§ TASK INPUTS:
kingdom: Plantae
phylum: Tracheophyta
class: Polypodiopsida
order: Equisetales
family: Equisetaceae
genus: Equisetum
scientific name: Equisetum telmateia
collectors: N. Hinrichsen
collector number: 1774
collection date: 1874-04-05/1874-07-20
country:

§ WORK REQUIRED: Can you set down, word for word, every line from the one holding "class: Polypodiopsida" through the end of the data, with both ends included?

§ RESPONSE TO THIS EXERCISE:
class: Polypodiopsida
order: Equisetales
family: Equisetaceae
genus: Equisetum
scientific name: Equisetum telmateia
collectors: N. Hinrichsen
collector number: 1774
collection date: 1874-04-05/1874-07-20
country:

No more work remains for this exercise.